Monday, October 28, 2013

Trail Work Report and Pics for October 26-27, 2013

Well, the turnout has been light for the SWNSC trail work thus far, but things are still moving forward.  The club did get a new "trail cutter" brush cutting machine that has done a fine job in clearing out the incredible amount of aspen/locust/wild maple/rosehips, etc.  The thing took some assembly, but once put together and configured, Dave and I got it fired up.  He set it up to work on his tractor, which worked very well, but he did break a bolt in the main hitch, so he had to go to plan-B on connecting it.  He got most of the trail system cut, including cutting out the 2-dozen downed trees that were still blocking the lower road and the Point-O to M bypass.  He didn't make it up through that section of lower meadow, which still has a lot of aspen shoots to cut out.  We may have to hit that by hand.  See the new trail cutter in action below.  Click on the photos to make them larger.  Most of the trail system now looks like this!  Compare that to my post back in August of what the trails looked like then.  It's a HUGE difference!

Other areas of the trail still need some mop-up work with the hand brush-cutter where the big trail cutter didn't get (mainly the extreme edges in place, plus around big rocks).  The club also has a new Poulan hand brush-cutter, which we also got fired up and running yesterday.  I hit the zone from the trail head, out to where I was working on the burned ground grading problems on TJ's.

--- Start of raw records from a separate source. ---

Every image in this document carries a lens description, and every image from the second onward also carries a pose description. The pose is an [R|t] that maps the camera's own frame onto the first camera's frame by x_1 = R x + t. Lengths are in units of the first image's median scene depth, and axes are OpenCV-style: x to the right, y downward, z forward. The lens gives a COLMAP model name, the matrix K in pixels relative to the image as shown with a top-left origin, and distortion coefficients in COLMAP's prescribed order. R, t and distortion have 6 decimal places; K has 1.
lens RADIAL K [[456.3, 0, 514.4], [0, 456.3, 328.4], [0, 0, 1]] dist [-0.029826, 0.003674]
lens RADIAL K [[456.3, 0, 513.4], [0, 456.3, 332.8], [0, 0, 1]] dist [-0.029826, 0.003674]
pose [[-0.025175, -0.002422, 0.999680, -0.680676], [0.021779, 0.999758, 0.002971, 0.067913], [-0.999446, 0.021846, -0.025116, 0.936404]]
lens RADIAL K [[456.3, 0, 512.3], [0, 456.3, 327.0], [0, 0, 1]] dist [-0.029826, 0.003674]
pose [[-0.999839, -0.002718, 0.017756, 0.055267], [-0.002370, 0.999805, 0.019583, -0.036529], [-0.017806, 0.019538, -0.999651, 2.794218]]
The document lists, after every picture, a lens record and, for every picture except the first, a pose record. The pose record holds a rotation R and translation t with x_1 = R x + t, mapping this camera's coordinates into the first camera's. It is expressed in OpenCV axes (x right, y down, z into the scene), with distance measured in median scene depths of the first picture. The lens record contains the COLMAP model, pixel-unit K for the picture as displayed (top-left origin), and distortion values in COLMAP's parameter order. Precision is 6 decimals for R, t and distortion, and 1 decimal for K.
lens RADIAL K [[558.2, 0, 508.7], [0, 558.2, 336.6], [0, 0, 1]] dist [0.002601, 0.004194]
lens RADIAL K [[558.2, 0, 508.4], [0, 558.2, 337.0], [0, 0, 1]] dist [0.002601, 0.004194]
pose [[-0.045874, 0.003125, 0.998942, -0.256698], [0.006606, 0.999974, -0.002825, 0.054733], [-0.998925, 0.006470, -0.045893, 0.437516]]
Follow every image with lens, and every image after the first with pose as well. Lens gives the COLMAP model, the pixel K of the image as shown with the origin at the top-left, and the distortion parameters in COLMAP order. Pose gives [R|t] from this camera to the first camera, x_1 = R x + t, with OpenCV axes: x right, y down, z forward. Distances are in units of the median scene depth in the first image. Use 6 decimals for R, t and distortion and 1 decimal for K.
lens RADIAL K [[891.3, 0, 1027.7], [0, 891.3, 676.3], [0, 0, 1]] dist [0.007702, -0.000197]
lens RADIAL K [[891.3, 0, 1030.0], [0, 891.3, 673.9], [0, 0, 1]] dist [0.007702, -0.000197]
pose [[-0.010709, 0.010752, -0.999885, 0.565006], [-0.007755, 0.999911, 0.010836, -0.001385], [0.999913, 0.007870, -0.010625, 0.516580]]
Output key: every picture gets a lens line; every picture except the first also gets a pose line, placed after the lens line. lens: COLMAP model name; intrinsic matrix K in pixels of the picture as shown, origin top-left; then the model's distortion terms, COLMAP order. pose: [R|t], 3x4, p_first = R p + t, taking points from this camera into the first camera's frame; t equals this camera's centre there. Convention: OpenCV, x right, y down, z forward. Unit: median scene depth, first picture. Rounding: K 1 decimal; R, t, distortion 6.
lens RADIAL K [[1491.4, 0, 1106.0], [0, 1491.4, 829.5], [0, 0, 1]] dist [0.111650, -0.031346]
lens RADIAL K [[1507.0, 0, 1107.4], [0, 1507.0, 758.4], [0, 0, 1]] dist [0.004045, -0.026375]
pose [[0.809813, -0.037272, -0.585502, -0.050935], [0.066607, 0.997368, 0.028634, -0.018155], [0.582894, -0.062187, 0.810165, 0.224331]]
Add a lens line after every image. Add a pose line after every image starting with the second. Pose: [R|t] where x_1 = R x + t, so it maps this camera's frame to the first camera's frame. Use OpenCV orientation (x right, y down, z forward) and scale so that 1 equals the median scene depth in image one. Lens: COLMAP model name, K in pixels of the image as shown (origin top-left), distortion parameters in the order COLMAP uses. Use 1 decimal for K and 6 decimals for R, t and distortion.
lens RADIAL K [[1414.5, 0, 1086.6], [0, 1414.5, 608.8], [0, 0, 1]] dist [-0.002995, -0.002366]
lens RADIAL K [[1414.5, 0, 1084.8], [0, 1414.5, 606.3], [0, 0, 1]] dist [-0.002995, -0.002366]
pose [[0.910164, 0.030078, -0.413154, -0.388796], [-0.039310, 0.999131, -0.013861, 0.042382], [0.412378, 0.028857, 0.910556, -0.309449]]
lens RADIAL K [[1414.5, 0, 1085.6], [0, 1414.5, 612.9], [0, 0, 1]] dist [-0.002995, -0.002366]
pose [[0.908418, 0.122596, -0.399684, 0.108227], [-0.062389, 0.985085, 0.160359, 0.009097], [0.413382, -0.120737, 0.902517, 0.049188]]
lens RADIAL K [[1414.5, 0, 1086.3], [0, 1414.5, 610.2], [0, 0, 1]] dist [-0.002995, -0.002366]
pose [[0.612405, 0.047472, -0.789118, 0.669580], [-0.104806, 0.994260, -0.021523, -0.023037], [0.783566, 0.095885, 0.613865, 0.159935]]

There were almost 50 trees down blocking the trails in various areas where the fire really burned hot and actually burned all the organic material in the ground, especially around the roots of the burned trees.  This has made the situation unstable for the bigger, top-heavy trees.  One problem is that when one comes down, they peel up the ground and the roots of the other trees around them, causing several to fall at once (see my last trail work blog post for some pics).

Another problem we had was where the ground burned at the lower edge of the trail.  There is an obvious strip along that north-facing hillside where the trail traverses several times where the fire burned the ground.  One of the worst areas affected was TJ's trail.  The edge of the trail was either burned away altogether, or had big craters or burned out ditch lines where a root burned, or had slumped away from the lack of vegetation keeping the ground from "oozing" after big precip events.  At any rate, the trail was not in great shape and needed some work.

As part of an agreement and assessment with the Forest Service, the SWNSC is able to go in and fix these areas using mechanized equipment.  This must be done after the temperatures are consistently below freezing, so that the Jemez Salamander has had time to burrow in for the winter.  We started the process of fixing the trail shape and improving the grading last year, focusing primarily on those areas of the front hill and from Point A out to the end of the severe burn (near Point C).  Now, we're going in and fixing these stretches on the upper trails that suffered this ground burn.  We worked on TJ's this past weekend, and I think it was a success.  Below are some pics of the work and a little bit of how it looked afterward.  I wish I had taken some "before" pics to compare, but it would be hard to tell unless you were able to see it in person.  If you get a chance, go see the "new" trail.  It is quite a bit different now!  There are so many grass roots, that in a year or two, we won't be able to tell that anything was done.  I will also do some reseeding work later.  Here are some random pictures.  It's best to go see it for yourself:

The Espanola Ranger District Ditch Witch just starting the work on TJ's Saturday morning

A lower section from a distance, mainly we just built the lower berm here with the trees that had fallen

After hanging it up on Saturday evening

Trees all cleared out on TJ's and with a few "cut-and-fill" sections

A closer look at the cleared areas with the smaller sections of grading

Dave had to cut the brush in here pretty heavily, then we regraded a short section right in there as well
This is the upper leg of TJ's where the damage was worst.  The cut-and-fill work is more evident here and the trail was rebuilt on the lower side.  The edge of the grass strip in the middle was where the damaged lower edge had been before the work.

Looking the other direction, again the lower edge of the grass strip in the middle was where the lower edge had burned away.

This little machine does a nice job without causing too much incidental damage.

This area needed a lot of work.

You can see that a lot has been done and hopefully will make things nicer both in winter and summer.  There are still some "big ticket" items that we need help with.  Below is the list in order of priority:

1. Hange the fence!  
2. Cut aspen/locust shoots
3. Chainsaw out the remnants of old stumps still sitting in the trail (contact me about this)
4. Finish the inside walls of the equipment garage (we have a bad rodent problem =P  )

We hauled a lot of fencing up to Point A so that folks can start hanging it at their convenience.  I also dropped some off at the lower edge of the fencing that was never taken down last spring so that the project can begin there.  We have LOTs of ties in the shed.

We'll get the rest of the fencing hauled out into position as it goes up.  PLEASE help with this project if you can.  It might be best to have an organized day with a leader/organizer.  I am pretty swamped with a lot of things going on, so I'm hoping someone might take this project on.

Fencing at Point A ready and waiting to be hung up!